[WHAT THE EXERCISE ASKS]:
Exactly the lines from the one containing "в данный магазин" through the final line of the data are to be written out again, with nothing added.

[EXERCISE MATERIAL — start]

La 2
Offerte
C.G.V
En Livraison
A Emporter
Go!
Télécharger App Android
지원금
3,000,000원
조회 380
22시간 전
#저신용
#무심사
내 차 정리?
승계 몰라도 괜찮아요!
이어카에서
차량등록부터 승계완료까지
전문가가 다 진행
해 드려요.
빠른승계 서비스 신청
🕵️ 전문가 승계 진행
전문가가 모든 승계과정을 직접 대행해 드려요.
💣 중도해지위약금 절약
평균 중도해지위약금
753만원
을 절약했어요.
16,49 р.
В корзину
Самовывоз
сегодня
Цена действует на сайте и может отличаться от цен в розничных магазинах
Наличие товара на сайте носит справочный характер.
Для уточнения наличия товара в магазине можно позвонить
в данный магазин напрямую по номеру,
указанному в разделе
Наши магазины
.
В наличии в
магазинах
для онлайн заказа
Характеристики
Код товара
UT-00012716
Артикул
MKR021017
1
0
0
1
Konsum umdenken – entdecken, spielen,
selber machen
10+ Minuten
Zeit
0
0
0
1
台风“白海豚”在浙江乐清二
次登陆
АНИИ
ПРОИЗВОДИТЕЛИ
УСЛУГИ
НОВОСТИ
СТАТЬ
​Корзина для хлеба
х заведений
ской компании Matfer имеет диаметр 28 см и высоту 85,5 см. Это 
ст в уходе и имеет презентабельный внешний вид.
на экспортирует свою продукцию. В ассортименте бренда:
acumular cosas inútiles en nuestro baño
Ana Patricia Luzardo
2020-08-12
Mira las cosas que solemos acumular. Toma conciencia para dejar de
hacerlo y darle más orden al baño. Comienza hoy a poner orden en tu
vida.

[EXERCISE MATERIAL — finish]

[SOLVED PROBLEM]:
в данный магазин напрямую по номеру,
указанному в разделе
Наши магазины
.
В наличии в
магазинах
для онлайн заказа
Характеристики
Код товара
UT-00012716
Артикул
MKR021017
1
0
0
1
Konsum umdenken – entdecken, spielen,
selber machen
10+ Minuten
Zeit
0
0
0
1
台风“白海豚”在浙江乐清二
次登陆
АНИИ
ПРОИЗВОДИТЕЛИ
УСЛУГИ
НОВОСТИ
СТАТЬ
​Корзина для хлеба
х заведений
ской компании Matfer имеет диаметр 28 см и высоту 85,5 см. Это 
ст в уходе и имеет презентабельный внешний вид.
на экспортирует свою продукцию. В ассортименте бренда:
acumular cosas inútiles en nuestro baño
Ana Patricia Luzardo
2020-08-12
Mira las cosas que solemos acumular. Toma conciencia para dejar de
hacerlo y darle más orden al baño. Comienza hoy a poner orden en tu
vida.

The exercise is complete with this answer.